Akhirnya pasien berobat ke RSUD dr. SOEBANDI Jember.

Pada pemeriksaan fisik status lokalis di region lumbal dekstra bagian posterior, didapatkan lesi
kulit berupa papula berisi cairan keruh, tidak dikelilingi daerah eritematus, selain itu juga
ditemukan bekas bula yang pecah berupa kulit yang eritematus dengan krusta tipis kecoklatan
pada bagian tepi.

V.DIAGNOSIS BANDING
1. Dermatitis kontak
2. Varicella
3. Karbunkel
4. Furunkel
VI.DIAGNOSIS KERJA
Impetigo Bulosa
VII.USULAN PEMERIKSAAN PENUNJANG
Bila diperlukan dapat melakukan pemeriksaan isi vesikel dengan pengecatan gram, lalu bias
dilakukan uji katalase.
VIII.PENATALAKSANAAN
1. Nonmedikamentosa
Menjaga kebersihan, yaitu dengan :
-. Mandi teratur dengan sabun mandi
-. Pakaian, handuk, sprei, sering diganti dan dicuci air panas
-. Pakaian, handuk, sebaiknya hanya digunakan oleh satu orang (tidak untuk digunakan
beramai-ramai)
-. Kontrol setelah 5-7 hari
2. Medikamentosa
Sistemik : Eritromisin sirup 250 mg, 3 DD I ct
Topikal : Asam Fusidat
IX.PROGNOSIS
Pada umumnya baik, pada pasien ini 5-7 hari kemudian tidak kontrol mungkin saja sudah tejadi
perbaikan sehingga menurut keluarga pasien tidak perlu kontrol.

DAFTAR PUSTAKA
Beheshti, 2007, Impetigo, a brief review, Fasa-Iran: Fasa Medical School.

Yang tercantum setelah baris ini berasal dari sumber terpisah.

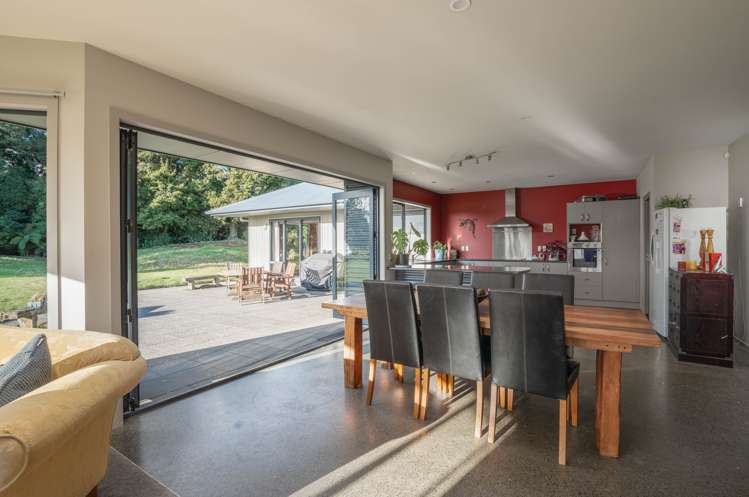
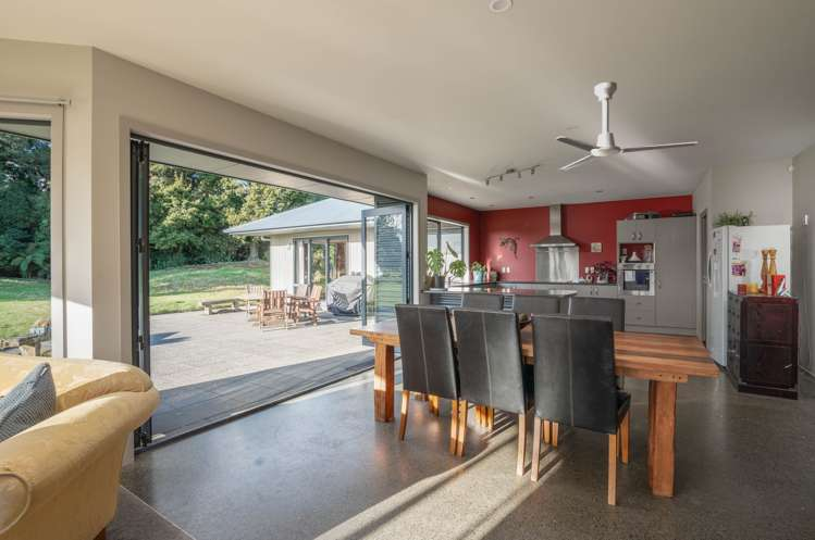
+ ceiling fan [555,80,697,171]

Buck, 2007, Ratapamulin: A New Option of Impetigo, Virginia USA: University of Virginia
Childrens Hospital.
Cole, 2007, Diagnosis and Treatment of Impetigo, Virginia:University of Virginia School of
Medicine.
Djuanda, 2005, Ilmu Penyakit Kulit dan Kelamin, Jakarta: Fakultas Kedokteran Universitas
Indonesia.
Goldfarb,Randomized Clinical Trial of Topical Mupirocin Versus Oral Eyitromycin for
Impetigo, Ohio: University School of Medicine.

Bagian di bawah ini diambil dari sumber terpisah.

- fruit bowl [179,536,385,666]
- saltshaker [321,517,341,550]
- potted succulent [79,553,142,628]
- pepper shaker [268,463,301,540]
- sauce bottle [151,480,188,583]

NN, 2007, Primary Clinical Care Manual 2007,
Northern Kentucky Health Department, 2005, Impetigo, Kentucky: Epidemiology Services,
Northern Kentucky Health Department.
Provider synergies, 2007, Impetigo Agents, Topical Review, Ohio: Intellectual Property
Department Provider Synergies LLC.
Suswati. E, 2003, Efek Hambatan Triklosan 2% Terhadap Pertumbuhan Methicillin Resistant
Staphylococcus Aureus (MRSA), Jember: Fakultas Kedokteran Universitas Jember.
Yayasan Peduli Orang Tua, 2007, Impetigo, Jakarta Selatan: Yayasan Peduli Orang Tua.